◆ **Task brief**
Please rewrite the items below with "collectors" swapped for "collected by" everywhere it appears, keeping everything else the same.

---------- Records supplied ----------

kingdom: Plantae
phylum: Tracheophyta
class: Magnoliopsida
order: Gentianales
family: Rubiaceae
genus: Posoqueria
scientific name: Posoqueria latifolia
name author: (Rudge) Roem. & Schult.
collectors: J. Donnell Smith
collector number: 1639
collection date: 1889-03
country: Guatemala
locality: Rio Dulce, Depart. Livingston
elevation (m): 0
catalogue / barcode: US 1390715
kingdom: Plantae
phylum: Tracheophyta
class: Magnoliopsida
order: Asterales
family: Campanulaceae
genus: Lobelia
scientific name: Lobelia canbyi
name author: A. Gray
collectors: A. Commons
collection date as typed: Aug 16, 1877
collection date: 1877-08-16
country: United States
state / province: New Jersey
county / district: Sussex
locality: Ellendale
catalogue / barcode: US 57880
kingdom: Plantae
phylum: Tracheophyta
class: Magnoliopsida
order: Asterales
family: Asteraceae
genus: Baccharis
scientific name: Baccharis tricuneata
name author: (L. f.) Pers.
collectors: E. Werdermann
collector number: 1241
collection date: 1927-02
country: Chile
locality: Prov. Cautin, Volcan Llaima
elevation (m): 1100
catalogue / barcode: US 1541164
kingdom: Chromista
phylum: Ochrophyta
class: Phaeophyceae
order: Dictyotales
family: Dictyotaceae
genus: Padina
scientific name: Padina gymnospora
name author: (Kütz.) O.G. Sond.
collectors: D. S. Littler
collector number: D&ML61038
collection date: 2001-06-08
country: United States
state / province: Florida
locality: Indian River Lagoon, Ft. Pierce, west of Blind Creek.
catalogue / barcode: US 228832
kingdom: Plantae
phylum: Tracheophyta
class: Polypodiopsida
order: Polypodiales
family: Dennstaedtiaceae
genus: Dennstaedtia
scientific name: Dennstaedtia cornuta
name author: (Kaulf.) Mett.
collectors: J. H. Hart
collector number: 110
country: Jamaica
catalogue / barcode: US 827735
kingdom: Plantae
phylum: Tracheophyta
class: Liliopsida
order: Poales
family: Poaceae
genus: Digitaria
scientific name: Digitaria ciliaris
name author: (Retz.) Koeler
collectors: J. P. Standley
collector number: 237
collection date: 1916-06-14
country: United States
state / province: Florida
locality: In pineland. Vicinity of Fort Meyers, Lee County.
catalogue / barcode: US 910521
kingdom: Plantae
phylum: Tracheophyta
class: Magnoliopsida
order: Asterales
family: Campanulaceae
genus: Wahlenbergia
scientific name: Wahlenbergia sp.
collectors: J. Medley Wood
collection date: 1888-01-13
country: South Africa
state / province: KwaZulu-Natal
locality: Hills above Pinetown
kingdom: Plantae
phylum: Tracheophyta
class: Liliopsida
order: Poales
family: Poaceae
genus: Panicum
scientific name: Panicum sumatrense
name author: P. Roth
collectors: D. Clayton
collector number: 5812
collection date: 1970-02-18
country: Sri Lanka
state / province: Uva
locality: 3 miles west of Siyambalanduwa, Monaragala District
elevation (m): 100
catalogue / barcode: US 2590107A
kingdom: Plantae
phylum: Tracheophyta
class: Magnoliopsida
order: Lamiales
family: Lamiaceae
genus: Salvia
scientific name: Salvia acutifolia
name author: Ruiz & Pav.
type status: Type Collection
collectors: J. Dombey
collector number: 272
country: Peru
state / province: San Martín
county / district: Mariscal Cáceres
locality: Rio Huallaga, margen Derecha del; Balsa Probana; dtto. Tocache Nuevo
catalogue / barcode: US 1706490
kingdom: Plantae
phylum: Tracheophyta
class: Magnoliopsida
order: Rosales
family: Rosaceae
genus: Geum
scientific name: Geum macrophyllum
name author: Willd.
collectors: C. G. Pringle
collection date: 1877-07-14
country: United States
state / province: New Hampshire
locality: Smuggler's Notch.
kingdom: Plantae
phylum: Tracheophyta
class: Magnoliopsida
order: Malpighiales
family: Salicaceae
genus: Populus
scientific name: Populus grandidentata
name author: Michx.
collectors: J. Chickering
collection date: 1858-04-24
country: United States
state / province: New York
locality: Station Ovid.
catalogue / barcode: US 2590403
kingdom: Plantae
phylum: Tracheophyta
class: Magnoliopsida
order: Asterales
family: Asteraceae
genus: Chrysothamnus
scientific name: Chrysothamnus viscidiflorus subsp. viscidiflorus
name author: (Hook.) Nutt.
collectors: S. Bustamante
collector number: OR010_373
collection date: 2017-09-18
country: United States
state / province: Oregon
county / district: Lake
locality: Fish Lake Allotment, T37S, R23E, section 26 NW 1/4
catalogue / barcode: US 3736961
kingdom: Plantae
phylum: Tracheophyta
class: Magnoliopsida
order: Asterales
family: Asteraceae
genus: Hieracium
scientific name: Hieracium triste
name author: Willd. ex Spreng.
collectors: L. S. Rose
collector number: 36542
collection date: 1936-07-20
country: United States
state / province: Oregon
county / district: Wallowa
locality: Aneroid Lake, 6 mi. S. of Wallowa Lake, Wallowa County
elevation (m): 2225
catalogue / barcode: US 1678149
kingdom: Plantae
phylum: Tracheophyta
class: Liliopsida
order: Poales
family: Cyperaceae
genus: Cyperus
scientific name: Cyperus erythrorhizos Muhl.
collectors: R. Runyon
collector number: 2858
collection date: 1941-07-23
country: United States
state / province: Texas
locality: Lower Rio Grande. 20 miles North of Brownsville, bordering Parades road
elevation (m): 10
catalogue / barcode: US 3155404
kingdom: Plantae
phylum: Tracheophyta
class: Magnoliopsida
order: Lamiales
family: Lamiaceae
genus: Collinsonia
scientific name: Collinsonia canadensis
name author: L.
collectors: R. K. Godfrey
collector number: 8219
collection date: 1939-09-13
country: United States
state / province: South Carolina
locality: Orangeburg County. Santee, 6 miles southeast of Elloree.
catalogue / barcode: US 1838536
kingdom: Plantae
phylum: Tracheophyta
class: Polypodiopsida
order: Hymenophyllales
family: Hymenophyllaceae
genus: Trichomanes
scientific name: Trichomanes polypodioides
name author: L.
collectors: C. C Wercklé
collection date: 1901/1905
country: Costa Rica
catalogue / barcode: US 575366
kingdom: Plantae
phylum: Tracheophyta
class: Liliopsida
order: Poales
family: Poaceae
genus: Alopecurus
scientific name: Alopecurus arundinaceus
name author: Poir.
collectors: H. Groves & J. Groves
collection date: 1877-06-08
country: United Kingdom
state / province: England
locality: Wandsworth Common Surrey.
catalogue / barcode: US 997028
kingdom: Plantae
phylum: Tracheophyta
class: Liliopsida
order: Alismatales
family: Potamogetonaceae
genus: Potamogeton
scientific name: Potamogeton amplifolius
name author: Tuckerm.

----------

◆ **Full answer**
kingdom: Plantae
phylum: Tracheophyta
class: Magnoliopsida
order: Gentianales
family: Rubiaceae
genus: Posoqueria
scientific name: Posoqueria latifolia
name author: (Rudge) Roem. & Schult.
collected by: J. Donnell Smith
collector number: 1639
collection date: 1889-03
country: Guatemala
locality: Rio Dulce, Depart. Livingston
elevation (m): 0
catalogue / barcode: US 1390715
kingdom: Plantae
phylum: Tracheophyta
class: Magnoliopsida
order: Asterales
family: Campanulaceae
genus: Lobelia
scientific name: Lobelia canbyi
name author: A. Gray
collected by: A. Commons
collection date as typed: Aug 16, 1877
collection date: 1877-08-16
country: United States
state / province: New Jersey
county / district: Sussex
locality: Ellendale
catalogue / barcode: US 57880
kingdom: Plantae
phylum: Tracheophyta
class: Magnoliopsida
order: Asterales
family: Asteraceae
genus: Baccharis
scientific name: Baccharis tricuneata
name author: (L. f.) Pers.
collected by: E. Werdermann
collector number: 1241
collection date: 1927-02
country: Chile
locality: Prov. Cautin, Volcan Llaima
elevation (m): 1100
catalogue / barcode: US 1541164
kingdom: Chromista
phylum: Ochrophyta
class: Phaeophyceae
order: Dictyotales
family: Dictyotaceae
genus: Padina
scientific name: Padina gymnospora
name author: (Kütz.) O.G. Sond.
collected by: D. S. Littler
collector number: D&ML61038
collection date: 2001-06-08
country: United States
state / province: Florida
locality: Indian River Lagoon, Ft. Pierce, west of Blind Creek.
catalogue / barcode: US 228832
kingdom: Plantae
phylum: Tracheophyta
class: Polypodiopsida
order: Polypodiales
family: Dennstaedtiaceae
genus: Dennstaedtia
scientific name: Dennstaedtia cornuta
name author: (Kaulf.) Mett.
collected by: J. H. Hart
collector number: 110
country: Jamaica
catalogue / barcode: US 827735
kingdom: Plantae
phylum: Tracheophyta
class: Liliopsida
order: Poales
family: Poaceae
genus: Digitaria
scientific name: Digitaria ciliaris
name author: (Retz.) Koeler
collected by: J. P. Standley
collector number: 237
collection date: 1916-06-14
country: United States
state / province: Florida
locality: In pineland. Vicinity of Fort Meyers, Lee County.
catalogue / barcode: US 910521
kingdom: Plantae
phylum: Tracheophyta
class: Magnoliopsida
order: Asterales
family: Campanulaceae
genus: Wahlenbergia
scientific name: Wahlenbergia sp.
collected by: J. Medley Wood
collection date: 1888-01-13
country: South Africa
state / province: KwaZulu-Natal
locality: Hills above Pinetown
kingdom: Plantae
phylum: Tracheophyta
class: Liliopsida
order: Poales
family: Poaceae
genus: Panicum
scientific name: Panicum sumatrense
name author: P. Roth
collected by: D. Clayton
collector number: 5812
collection date: 1970-02-18
country: Sri Lanka
state / province: Uva
locality: 3 miles west of Siyambalanduwa, Monaragala District
elevation (m): 100
catalogue / barcode: US 2590107A
kingdom: Plantae
phylum: Tracheophyta
class: Magnoliopsida
order: Lamiales
family: Lamiaceae
genus: Salvia
scientific name: Salvia acutifolia
name author: Ruiz & Pav.
type status: Type Collection
collected by: J. Dombey
collector number: 272
country: Peru
state / province: San Martín
county / district: Mariscal Cáceres
locality: Rio Huallaga, margen Derecha del; Balsa Probana; dtto. Tocache Nuevo
catalogue / barcode: US 1706490
kingdom: Plantae
phylum: Tracheophyta
class: Magnoliopsida
order: Rosales
family: Rosaceae
genus: Geum
scientific name: Geum macrophyllum
name author: Willd.
collected by: C. G. Pringle
collection date: 1877-07-14
country: United States
state / province: New Hampshire
locality: Smuggler's Notch.
kingdom: Plantae
phylum: Tracheophyta
class: Magnoliopsida
order: Malpighiales
family: Salicaceae
genus: Populus
scientific name: Populus grandidentata
name author: Michx.
collected by: J. Chickering
collection date: 1858-04-24
country: United States
state / province: New York
locality: Station Ovid.
catalogue / barcode: US 2590403
kingdom: Plantae
phylum: Tracheophyta
class: Magnoliopsida
order: Asterales
family: Asteraceae
genus: Chrysothamnus
scientific name: Chrysothamnus viscidiflorus subsp. viscidiflorus
name author: (Hook.) Nutt.
collected by: S. Bustamante
collector number: OR010_373
collection date: 2017-09-18
country: United States
state / province: Oregon
county / district: Lake
locality: Fish Lake Allotment, T37S, R23E, section 26 NW 1/4
catalogue / barcode: US 3736961
kingdom: Plantae
phylum: Tracheophyta
class: Magnoliopsida
order: Asterales
family: Asteraceae
genus: Hieracium
scientific name: Hieracium triste
name author: Willd. ex Spreng.
collected by: L. S. Rose
collector number: 36542
collection date: 1936-07-20
country: United States
state / province: Oregon
county / district: Wallowa
locality: Aneroid Lake, 6 mi. S. of Wallowa Lake, Wallowa County
elevation (m): 2225
catalogue / barcode: US 1678149
kingdom: Plantae
phylum: Tracheophyta
class: Liliopsida
order: Poales
family: Cyperaceae
genus: Cyperus
scientific name: Cyperus erythrorhizos Muhl.
collected by: R. Runyon
collector number: 2858
collection date: 1941-07-23
country: United States
state / province: Texas
locality: Lower Rio Grande. 20 miles North of Brownsville, bordering Parades road
elevation (m): 10
catalogue / barcode: US 3155404
kingdom: Plantae
phylum: Tracheophyta
class: Magnoliopsida
order: Lamiales
family: Lamiaceae
genus: Collinsonia
scientific name: Collinsonia canadensis
name author: L.
collected by: R. K. Godfrey
collector number: 8219
collection date: 1939-09-13
country: United States
state / province: South Carolina
locality: Orangeburg County. Santee, 6 miles southeast of Elloree.
catalogue / barcode: US 1838536
kingdom: Plantae
phylum: Tracheophyta
class: Polypodiopsida
order: Hymenophyllales
family: Hymenophyllaceae
genus: Trichomanes
scientific name: Trichomanes polypodioides
name author: L.
collected by: C. C Wercklé
collection date: 1901/1905
country: Costa Rica
catalogue / barcode: US 575366
kingdom: Plantae
phylum: Tracheophyta
class: Liliopsida
order: Poales
family: Poaceae
genus: Alopecurus
scientific name: Alopecurus arundinaceus
name author: Poir.
collected by: H. Groves & J. Groves
collection date: 1877-06-08
country: United Kingdom
state / province: England
locality: Wandsworth Common Surrey.
catalogue / barcode: US 997028
kingdom: Plantae
phylum: Tracheophyta
class: Liliopsida
order: Alismatales
family: Potamogetonaceae
genus: Potamogeton
scientific name: Potamogeton amplifolius
name author: Tuckerm.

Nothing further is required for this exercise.